## What this exercise asks
[a] Do these statements agree with the article on KodakCoin? (i) KodakCoin was due to launch on January 31st. (ii) The CES 2018 announcement caused Kodak stock to fall. (iii) Photographers can be paid in KodakCoins instead of cash. Answer each yes or no, and quote the deciding words of the article.
[b] Can you write the next part of the article on KodakCoin, picking up after its last sentence?

## Extracted text
------------------------
Blockchain-Based KodakCoin Delay Brings Out the Skeptics


KodakCoin Kash Miner

Kodak is wading into the digital world and placing a big bet – and its name – on cryptocurrency, an idea that now seems like less of a sure bet than it did just a few weeks ago.

At CES 2018 in early January, Kodak announced a digital currency called KodakCoin, billed as “a photo-centric cryptocurrency to empower photographers and agencies to take greater control in image rights management,” that blockchain technology to create inviolable ownership records.

Due to launch on January 31st, it’s been delayed for “weeks” while kinks get worked out in the system, triggering skeptics including the New York Times and Bloomberg to cast their doubts.

The announcement at CES 2018 led to a 200% rise in Kodak stock. “This is not a dog food company that’s creating a currency,” Kodak CEO Jeff Clarke commented. “This is a real solution around digital rights management that Kodak has been involved in for many years.”

The idea is to let photographers can upload their images to a KodakOne platform, generate a blockchain-based license for each image, and use web-crawling software to troll the internet looking for copyright violations. In addition, photographers can be paid in KodakCoins instead of cash.
------------------------
## Data records
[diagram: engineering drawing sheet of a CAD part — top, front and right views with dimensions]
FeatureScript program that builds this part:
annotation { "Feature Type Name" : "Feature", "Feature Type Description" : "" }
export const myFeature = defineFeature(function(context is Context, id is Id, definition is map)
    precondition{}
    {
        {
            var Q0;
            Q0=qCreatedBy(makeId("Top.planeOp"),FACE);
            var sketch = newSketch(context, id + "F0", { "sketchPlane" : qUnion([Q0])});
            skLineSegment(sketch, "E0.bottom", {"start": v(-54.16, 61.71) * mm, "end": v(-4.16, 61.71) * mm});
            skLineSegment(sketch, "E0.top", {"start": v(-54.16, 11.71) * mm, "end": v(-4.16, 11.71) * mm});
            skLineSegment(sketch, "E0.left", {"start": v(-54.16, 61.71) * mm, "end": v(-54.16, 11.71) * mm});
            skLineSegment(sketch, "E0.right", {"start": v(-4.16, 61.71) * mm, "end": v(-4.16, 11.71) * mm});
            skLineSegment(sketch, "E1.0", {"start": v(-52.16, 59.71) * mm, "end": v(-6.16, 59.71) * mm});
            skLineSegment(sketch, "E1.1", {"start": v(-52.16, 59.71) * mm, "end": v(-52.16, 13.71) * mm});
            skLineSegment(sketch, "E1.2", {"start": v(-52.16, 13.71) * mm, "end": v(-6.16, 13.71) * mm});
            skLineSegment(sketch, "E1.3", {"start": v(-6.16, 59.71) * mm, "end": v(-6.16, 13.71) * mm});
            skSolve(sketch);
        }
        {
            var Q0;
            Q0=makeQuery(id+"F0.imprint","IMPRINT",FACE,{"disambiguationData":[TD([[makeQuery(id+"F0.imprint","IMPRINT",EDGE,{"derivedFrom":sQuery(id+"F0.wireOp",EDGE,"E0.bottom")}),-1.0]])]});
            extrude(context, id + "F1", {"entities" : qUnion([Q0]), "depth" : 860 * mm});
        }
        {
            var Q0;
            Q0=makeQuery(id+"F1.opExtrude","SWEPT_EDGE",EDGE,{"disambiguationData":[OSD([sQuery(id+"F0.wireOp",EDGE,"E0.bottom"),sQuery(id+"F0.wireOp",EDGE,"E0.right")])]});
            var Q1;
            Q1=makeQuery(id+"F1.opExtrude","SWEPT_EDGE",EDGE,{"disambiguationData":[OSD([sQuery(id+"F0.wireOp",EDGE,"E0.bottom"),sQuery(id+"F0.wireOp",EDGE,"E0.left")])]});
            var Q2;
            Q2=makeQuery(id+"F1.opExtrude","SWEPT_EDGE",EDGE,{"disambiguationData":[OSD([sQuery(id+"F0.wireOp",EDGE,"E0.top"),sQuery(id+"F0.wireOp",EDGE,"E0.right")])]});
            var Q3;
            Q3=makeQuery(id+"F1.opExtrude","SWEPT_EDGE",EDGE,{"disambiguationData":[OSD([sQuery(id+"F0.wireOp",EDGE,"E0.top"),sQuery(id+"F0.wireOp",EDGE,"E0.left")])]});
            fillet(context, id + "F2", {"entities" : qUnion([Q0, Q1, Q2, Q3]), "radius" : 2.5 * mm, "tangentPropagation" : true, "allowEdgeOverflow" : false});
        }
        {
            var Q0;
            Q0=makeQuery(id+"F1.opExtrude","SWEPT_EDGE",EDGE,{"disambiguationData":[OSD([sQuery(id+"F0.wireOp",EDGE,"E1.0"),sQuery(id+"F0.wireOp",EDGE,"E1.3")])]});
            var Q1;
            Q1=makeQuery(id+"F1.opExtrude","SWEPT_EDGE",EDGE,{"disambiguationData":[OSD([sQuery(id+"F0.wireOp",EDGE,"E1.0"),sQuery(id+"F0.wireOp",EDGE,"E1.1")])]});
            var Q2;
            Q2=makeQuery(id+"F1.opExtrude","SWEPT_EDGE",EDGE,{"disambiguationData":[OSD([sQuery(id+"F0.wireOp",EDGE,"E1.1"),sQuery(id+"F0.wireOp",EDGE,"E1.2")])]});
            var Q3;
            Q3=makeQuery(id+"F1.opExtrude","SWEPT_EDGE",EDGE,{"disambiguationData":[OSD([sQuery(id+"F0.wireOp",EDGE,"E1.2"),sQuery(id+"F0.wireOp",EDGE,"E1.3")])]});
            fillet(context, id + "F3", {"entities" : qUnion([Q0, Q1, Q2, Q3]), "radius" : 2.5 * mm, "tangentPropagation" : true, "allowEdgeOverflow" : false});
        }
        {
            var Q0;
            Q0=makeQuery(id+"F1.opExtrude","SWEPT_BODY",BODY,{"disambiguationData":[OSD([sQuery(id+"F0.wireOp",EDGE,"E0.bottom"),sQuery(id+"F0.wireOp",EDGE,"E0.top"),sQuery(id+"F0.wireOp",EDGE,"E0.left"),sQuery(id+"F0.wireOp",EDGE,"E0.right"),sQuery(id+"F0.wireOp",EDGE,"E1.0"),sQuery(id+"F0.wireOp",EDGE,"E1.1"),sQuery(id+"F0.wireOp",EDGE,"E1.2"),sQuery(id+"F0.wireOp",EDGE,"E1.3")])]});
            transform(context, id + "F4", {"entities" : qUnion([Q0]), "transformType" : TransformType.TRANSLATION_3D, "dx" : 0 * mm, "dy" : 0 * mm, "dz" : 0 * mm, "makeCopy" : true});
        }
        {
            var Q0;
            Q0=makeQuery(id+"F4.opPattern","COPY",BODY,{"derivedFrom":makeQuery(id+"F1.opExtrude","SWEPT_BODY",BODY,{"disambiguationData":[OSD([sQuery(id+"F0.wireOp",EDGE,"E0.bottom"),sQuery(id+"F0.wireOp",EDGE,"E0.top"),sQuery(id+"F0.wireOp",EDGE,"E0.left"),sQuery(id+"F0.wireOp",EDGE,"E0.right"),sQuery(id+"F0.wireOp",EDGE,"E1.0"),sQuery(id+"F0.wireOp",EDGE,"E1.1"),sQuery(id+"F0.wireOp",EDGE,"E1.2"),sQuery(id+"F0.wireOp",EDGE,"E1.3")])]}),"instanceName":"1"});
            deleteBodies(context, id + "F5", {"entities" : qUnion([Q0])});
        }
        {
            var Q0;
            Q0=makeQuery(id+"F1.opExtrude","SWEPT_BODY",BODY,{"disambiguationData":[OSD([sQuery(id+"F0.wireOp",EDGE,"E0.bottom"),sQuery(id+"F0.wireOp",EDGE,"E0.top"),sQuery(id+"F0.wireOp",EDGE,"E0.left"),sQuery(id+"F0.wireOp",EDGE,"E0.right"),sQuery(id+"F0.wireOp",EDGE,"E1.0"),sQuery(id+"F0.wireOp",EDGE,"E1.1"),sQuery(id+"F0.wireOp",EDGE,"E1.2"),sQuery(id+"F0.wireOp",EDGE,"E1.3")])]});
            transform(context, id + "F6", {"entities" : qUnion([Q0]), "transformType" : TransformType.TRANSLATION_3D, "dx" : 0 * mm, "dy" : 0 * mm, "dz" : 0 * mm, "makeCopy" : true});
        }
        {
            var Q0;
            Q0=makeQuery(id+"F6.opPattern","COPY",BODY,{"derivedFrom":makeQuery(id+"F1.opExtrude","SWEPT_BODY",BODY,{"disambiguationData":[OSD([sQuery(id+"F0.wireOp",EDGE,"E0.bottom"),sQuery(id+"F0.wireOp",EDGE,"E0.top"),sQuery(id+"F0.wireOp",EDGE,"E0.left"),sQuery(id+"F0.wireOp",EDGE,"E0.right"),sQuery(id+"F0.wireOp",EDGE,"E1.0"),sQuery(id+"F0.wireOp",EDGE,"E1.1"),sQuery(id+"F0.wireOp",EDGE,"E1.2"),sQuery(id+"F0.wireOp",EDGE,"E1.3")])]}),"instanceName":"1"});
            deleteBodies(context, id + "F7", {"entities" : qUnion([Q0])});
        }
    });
------------------------
## Results for each task
[a]
(i) Yes: "Due to launch on January 31st"
(ii) No: "The announcement at CES 2018 led to a 200% rise in Kodak stock."
(iii) Yes: "photographers can be paid in KodakCoins instead of cash."

[b]
The 130-year old company has teamed with UK-based WENN Media Group to carry out the initial coin offering (ICO). Kodak also plans to install rows of Bitcoin mining rigs—called the Kodak KashMiner—at its corporate headquarters in Rochester, New York that lets users generate their own cryptocurrency with customers paying up-front to rent them.

“For many in the tech industry, ‘blockchain’ and ‘cryptocurrency’ are hot buzzwords, but for photographers who’ve long struggled to assert control over their work and how it’s used, these buzzwords are the keys to solving what felt like an unsolvable problem,” stated Clarke. “Kodak has always sought to democratize photography and make licensing fair to artists. These technologies give the photography community an innovative and easy way to do just that.”

The New York Times is skeptical. “First, despite the name, KodakCoin is not actually a Kodak project. The company behind the offering, WENN Digital, is a California-based affiliate of a British photo agency that specializes in paparazzi photo licensing. Under their licensing agreement, Kodak will not receive any direct revenue from the public offering. It will receive a minority stake in WENN Digital, 3 percent of all KodakCoins issued and a royalty on future revenue.”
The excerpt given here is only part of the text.